TCU made both free throws following a foul on the rebound, and Texas had a chance to tie it with eight seconds left on a wide open shot from sophomore Eric Davis in the corner, but it bounced off the rim. TCU gave Texas another chance after missing the ensuing free throws, but Roach could not connect.

“We were just trying to get the rebound,” Roach said about the final sequence. “We knew we had five seconds left. It had touched TCU hands, so I knew some time had ran off once [sophomore] Tevin [Mack] got it. Once I got it, I looked up and there was one second left and a dude was in front of me. I tried to get one off.”

After the play, several players seemed frustrated as to how the last sequence occurred. Although it looked like an argument, Smart was not disturbed by the emotion.

“Guys want to win,” Smart said. “They’re disappointed about the last play. There was some frustration throughout the game at different times. I tell these guys all the time basketball’s not a perfect game. There’s going to be mistakes. There’s going to be missed shots. You can win without being perfect. We have to be more about lifting each other up. We’ve got to be more about trying to, on the next play, recommit to whatever it is that we plan to do, whether it’s on offense or defense.”

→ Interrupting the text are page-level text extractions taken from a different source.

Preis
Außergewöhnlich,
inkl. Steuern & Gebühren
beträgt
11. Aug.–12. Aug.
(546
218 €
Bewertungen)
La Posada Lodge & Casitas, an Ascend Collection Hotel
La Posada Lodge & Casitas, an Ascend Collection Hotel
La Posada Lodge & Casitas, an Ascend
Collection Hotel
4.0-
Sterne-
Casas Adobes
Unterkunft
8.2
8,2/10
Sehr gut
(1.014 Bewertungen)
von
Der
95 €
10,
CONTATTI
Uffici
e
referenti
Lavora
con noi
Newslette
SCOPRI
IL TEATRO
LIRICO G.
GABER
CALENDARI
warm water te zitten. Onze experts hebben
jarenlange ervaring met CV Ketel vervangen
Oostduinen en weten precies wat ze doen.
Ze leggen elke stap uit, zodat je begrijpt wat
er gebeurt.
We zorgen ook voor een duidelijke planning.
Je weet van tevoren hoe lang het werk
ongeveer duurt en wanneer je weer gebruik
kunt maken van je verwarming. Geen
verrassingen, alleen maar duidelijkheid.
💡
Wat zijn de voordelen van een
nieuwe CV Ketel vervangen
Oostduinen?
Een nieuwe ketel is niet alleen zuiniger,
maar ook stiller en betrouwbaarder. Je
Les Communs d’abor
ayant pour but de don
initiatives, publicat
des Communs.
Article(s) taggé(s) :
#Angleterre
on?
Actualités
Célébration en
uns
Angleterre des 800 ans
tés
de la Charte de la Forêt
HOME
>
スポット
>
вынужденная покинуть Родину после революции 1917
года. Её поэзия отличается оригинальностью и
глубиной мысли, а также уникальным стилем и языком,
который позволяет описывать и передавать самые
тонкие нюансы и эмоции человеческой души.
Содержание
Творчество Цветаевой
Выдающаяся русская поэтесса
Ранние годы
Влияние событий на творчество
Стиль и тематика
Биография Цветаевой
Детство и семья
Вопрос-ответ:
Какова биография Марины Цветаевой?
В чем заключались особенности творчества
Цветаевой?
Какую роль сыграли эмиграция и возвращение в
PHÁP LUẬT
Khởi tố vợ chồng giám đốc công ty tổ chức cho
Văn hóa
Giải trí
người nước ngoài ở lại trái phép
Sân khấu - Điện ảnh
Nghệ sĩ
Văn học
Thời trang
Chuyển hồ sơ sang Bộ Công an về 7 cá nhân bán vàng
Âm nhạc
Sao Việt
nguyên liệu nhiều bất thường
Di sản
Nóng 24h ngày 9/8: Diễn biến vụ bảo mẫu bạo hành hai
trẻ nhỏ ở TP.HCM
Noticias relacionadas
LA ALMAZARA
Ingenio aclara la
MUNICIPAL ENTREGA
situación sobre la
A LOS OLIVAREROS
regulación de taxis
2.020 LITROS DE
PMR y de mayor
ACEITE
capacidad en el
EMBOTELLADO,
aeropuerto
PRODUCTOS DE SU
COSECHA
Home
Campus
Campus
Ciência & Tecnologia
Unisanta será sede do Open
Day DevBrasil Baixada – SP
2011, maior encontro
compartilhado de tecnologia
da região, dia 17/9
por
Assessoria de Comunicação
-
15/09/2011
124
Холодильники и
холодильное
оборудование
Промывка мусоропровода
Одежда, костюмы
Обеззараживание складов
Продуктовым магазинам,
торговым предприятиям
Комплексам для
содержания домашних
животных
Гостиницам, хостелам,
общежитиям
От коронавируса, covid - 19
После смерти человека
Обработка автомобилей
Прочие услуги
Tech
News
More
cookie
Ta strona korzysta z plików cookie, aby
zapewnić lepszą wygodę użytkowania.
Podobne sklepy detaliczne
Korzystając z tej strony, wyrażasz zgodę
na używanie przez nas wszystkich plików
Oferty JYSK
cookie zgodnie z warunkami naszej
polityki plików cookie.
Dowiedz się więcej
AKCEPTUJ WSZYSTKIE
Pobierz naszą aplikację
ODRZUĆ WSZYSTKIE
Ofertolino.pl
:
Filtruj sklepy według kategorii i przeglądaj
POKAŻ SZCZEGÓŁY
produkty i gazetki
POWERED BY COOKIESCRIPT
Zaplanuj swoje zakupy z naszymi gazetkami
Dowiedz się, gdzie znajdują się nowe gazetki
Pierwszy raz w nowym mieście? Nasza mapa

After shooting 6-for-11 from deep in the first half, the Horned Frogs did not make a shot from outside in the entire second half. Unfortunately for Smart, Texas almost matched that stat with Eric Davis making the lone second half deep ball of the game.

Allen led Texas in scoring with 18 points while adding nine rebounds. Mack was one point and one rebound short of a double-double. Jones and senior Shaquille Cleare both added eight points.

With such a poor shooting night from deep (4-for-14) and with several of those shots at pivotal junctures, Smart knows it can be tough on his team. According to Smart, the missed shots were not the root of the problem.

“It’s very disappointing,” Smart said about open shots not falling. “Those guys did not try to miss those shots, but those are shots we work on a lot. They didn’t go tonight. At the same time, if we do certain other things better, the game doesn’t go down to those shots. I don’t want those guys to feel like it was just those shots. It’s a team game. It’s a 40 minute game. When we watch the tape, there will be plays from the very first minute of the game in addition to those final seconds where we’ll say ‘we need to do that better.’”

But with the nail ready to be hit by the hammer to close the game, Texas simply failed to connect. That fact resonated with Roach.

“We just have to develop more of a killer instinct,” Roach said. Our theme going into the game was ‘step on their throat.’ We were doing it. We went by like nine, eight, seven. We just have to continue to pound it on their throat and take their will.”